= What you need to do =
Please return the items from the line containing "What is the lowest" through the line containing "At how many", both included, repeated line for line.

= Entries supplied =
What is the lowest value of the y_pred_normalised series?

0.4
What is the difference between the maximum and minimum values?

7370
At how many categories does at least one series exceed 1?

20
---
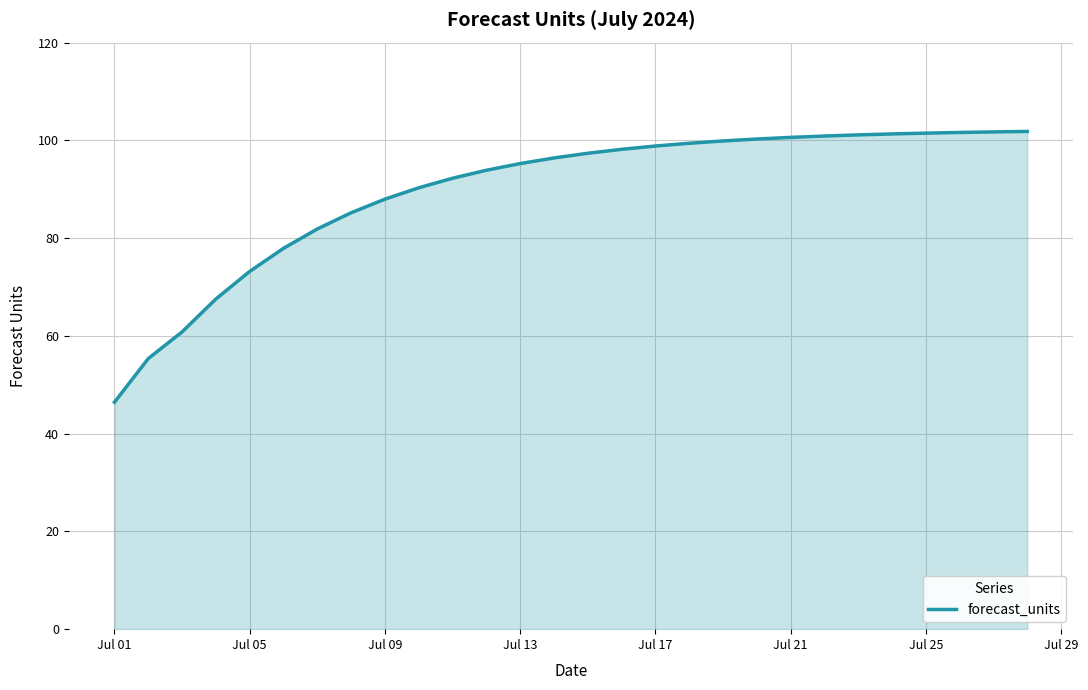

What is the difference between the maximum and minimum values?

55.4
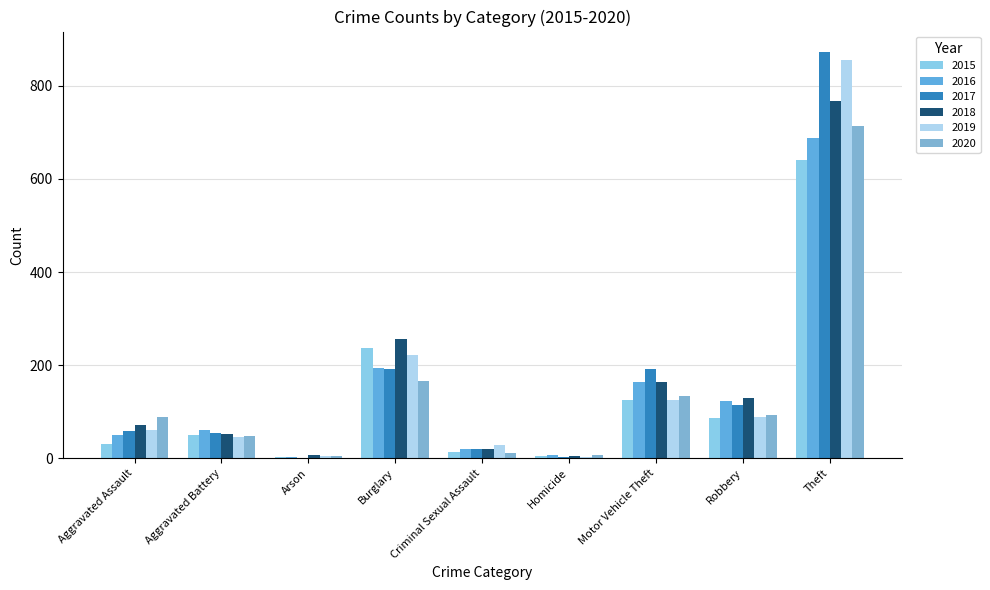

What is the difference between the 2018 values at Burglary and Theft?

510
==
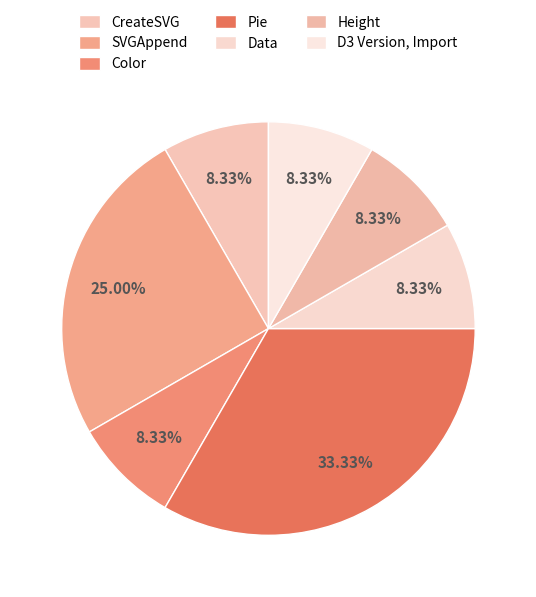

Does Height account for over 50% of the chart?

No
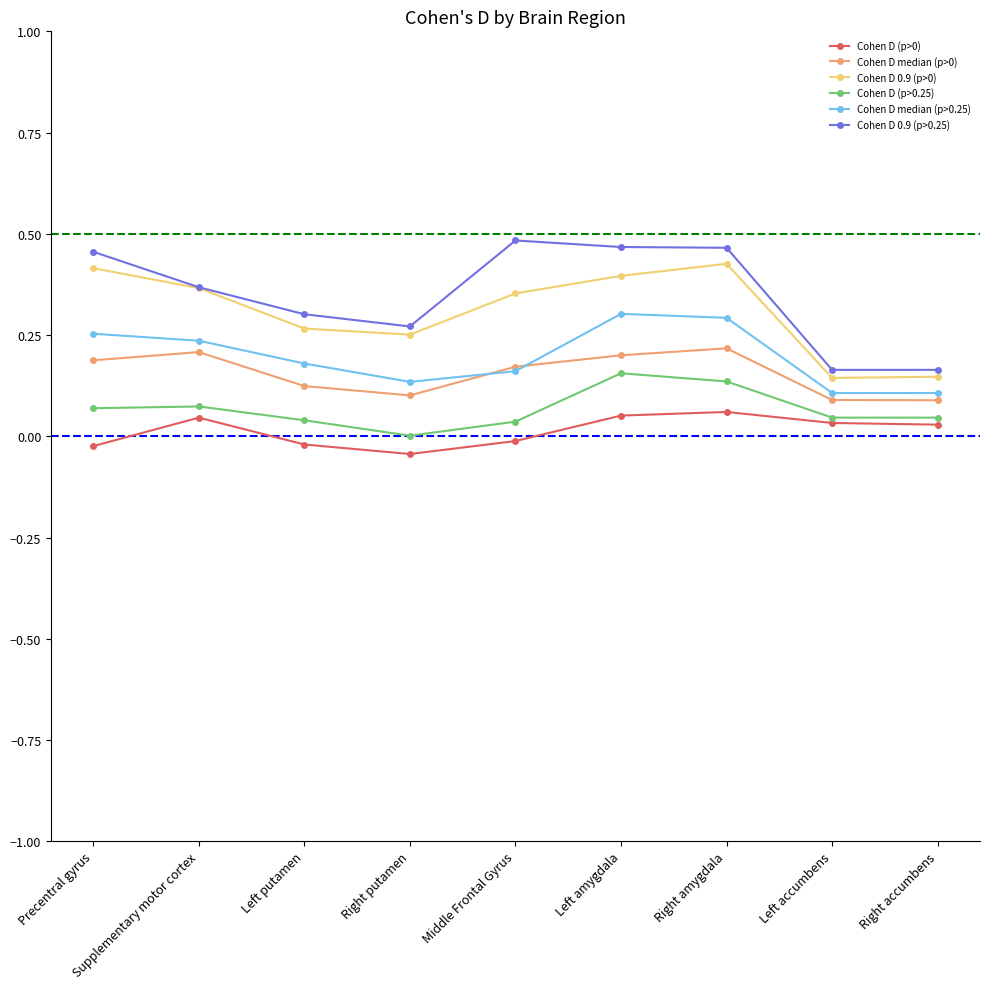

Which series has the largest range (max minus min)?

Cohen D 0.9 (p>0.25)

= Reply =
What is the lowest value of the y_pred_normalised series?

0.4
What is the difference between the maximum and minimum values?

7370
At how many categories does at least one series exceed 1?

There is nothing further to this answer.